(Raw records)
_ _ _ _
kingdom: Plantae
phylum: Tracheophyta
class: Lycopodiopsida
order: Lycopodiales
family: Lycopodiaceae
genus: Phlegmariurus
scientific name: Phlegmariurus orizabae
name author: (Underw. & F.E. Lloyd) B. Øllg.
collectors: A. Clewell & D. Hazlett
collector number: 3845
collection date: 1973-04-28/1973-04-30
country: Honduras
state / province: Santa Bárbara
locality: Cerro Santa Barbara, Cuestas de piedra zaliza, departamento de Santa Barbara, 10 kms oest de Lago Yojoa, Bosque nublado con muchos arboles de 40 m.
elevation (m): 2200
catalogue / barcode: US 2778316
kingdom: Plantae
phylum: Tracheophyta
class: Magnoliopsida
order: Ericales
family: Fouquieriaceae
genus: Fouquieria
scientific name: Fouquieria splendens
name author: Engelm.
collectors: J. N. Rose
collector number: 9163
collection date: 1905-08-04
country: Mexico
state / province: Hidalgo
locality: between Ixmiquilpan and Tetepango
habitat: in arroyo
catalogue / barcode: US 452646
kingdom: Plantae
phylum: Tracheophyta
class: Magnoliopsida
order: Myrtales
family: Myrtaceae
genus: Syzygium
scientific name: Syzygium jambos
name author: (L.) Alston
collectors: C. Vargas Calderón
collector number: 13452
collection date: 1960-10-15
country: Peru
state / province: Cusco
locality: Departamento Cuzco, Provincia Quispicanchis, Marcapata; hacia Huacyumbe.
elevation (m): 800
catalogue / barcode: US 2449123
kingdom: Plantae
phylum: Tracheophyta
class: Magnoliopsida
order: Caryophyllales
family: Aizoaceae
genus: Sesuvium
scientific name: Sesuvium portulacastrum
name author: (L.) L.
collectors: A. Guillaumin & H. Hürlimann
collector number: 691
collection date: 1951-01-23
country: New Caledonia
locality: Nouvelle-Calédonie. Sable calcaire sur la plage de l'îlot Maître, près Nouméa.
_ _ _ _
§ **The exercise**: Can you put every line of the records above into a JSON list of strings, one string per line, with blank lines left out?

§ **Task result**:
[
  "kingdom: Plantae",
  "phylum: Tracheophyta",
  "class: Lycopodiopsida",
  "order: Lycopodiales",
  "family: Lycopodiaceae",
  "genus: Phlegmariurus",
  "scientific name: Phlegmariurus orizabae",
  "name author: (Underw. & F.E. Lloyd) B. Øllg.",
  "collectors: A. Clewell & D. Hazlett",
  "collector number: 3845",
  "collection date: 1973-04-28/1973-04-30",
  "country: Honduras",
  "state / province: Santa Bárbara",
  "locality: Cerro Santa Barbara, Cuestas de piedra zaliza, departamento de Santa Barbara, 10 kms oest de Lago Yojoa, Bosque nublado con muchos arboles de 40 m.",
  "elevation (m): 2200",
  "catalogue / barcode: US 2778316",
  "kingdom: Plantae",
  "phylum: Tracheophyta",
  "class: Magnoliopsida",
  "order: Ericales",
  "family: Fouquieriaceae",
  "genus: Fouquieria",
  "scientific name: Fouquieria splendens",
  "name author: Engelm.",
  "collectors: J. N. Rose",
  "collector number: 9163",
  "collection date: 1905-08-04",
  "country: Mexico",
  "state / province: Hidalgo",
  "locality: between Ixmiquilpan and Tetepango",
  "habitat: in arroyo",
  "catalogue / barcode: US 452646",
  "kingdom: Plantae",
  "phylum: Tracheophyta",
  "class: Magnoliopsida",
  "order: Myrtales",
  "family: Myrtaceae",
  "genus: Syzygium",
  "scientific name: Syzygium jambos",
  "name author: (L.) Alston",
  "collectors: C. Vargas Calderón",
  "collector number: 13452",
  "collection date: 1960-10-15",
  "country: Peru",
  "state / province: Cusco",
  "locality: Departamento Cuzco, Provincia Quispicanchis, Marcapata; hacia Huacyumbe.",
  "elevation (m): 800",
  "catalogue / barcode: US 2449123",
  "kingdom: Plantae",
  "phylum: Tracheophyta",
  "class: Magnoliopsida",
  "order: Caryophyllales",
  "family: Aizoaceae",
  "genus: Sesuvium",
  "scientific name: Sesuvium portulacastrum",
  "name author: (L.) L.",
  "collectors: A. Guillaumin & H. Hürlimann",
  "collector number: 691",
  "collection date: 1951-01-23",
  "country: New Caledonia",
  "locality: Nouvelle-Calédonie. Sable calcaire sur la plage de l'îlot Maître, près Nouméa."
]